1:ヒートシンク、2:基板、3:基板のLED素子取付面、4:基板の裏面、5、6、7、8:基板の板厚方向側面、9:LED素子、10、11、12、13:板状放熱面、14、15、16、17、18、19、21、22、23:板状放熱面の側面側、底面側の板厚方向の放熱面、P:板状放熱面の投影面積、C:基板の断面、S:断面Cの断面積

Claims (6)

  1. LED素子を取付けた基板の側面に、この基板を頂部とする板状放熱面を一体かつ連続して有するヒートシンクであって、前記板状放熱面の互いに異なる二つの方向の投影面積が、前記板状放熱面に対して各々直角方向から照射される平行光によって投影される各投影面積Pとして、前記LED素子の取付位置を通るとともに前記投影面と互いに平行な断面である前記基板の各断面積Sに対して、P≧8×Sを各々満足していることを特徴とするLED照明用ヒートシンク。
  2. 前記基板と板状放熱面によって3次元のいずれの方向へも向いた放熱面を有する請求項1のLED照明用ヒートシンク。

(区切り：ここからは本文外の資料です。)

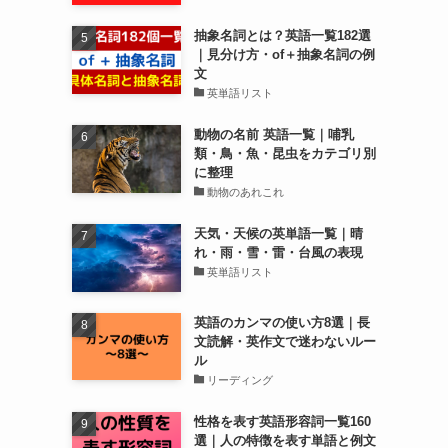
抽象名詞とは？英語一覧182選
｜見分け方・of＋抽象名詞の例
文
英単語リスト
動物の名前 英語一覧｜哺乳
類・鳥・魚・昆虫をカテゴリ別
に整理
動物のあれこれ
天気・天候の英単語一覧｜晴
れ・雨・雪・雷・台風の表現
英単語リスト
英語のカンマの使い方8選｜長
文読解・英作文で迷わないルー
ル
リーディング
性格を表す英語形容詞一覧160
選｜人の特徴を表す単語と例文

  3. 前記基板が平面視で四角形であり、この四角形の一辺以上に前記板状放熱面を形成した請求項1または2に記載のLED照明用ヒートシンク。
  4. 前記基板が平面視で円形であり、この円形の辺の一部または全部に前記板状放熱面を筒状に形成した請求項1乃至3のいずれか1項に記載のLED照明用ヒートシンク。
  5. 前記基板と板状放熱面とが熱伝導率λが120W/(m・K)以上であるアルミニウムまたはアルミニウム合金からなるとともに、前記基板と板状放熱面との表面放射率εが0.65以上であり、前記基板と板状放熱面との板厚を0.7〜6mmの範囲とした請求項1乃至4のいずれか1項に記載のLED照明用ヒートシンク。
  6. 前記ヒートシンクが車載LEDランプ用ヒートシンクである請求項1乃至5のいずれか1項に記載のLED照明用ヒートシンク。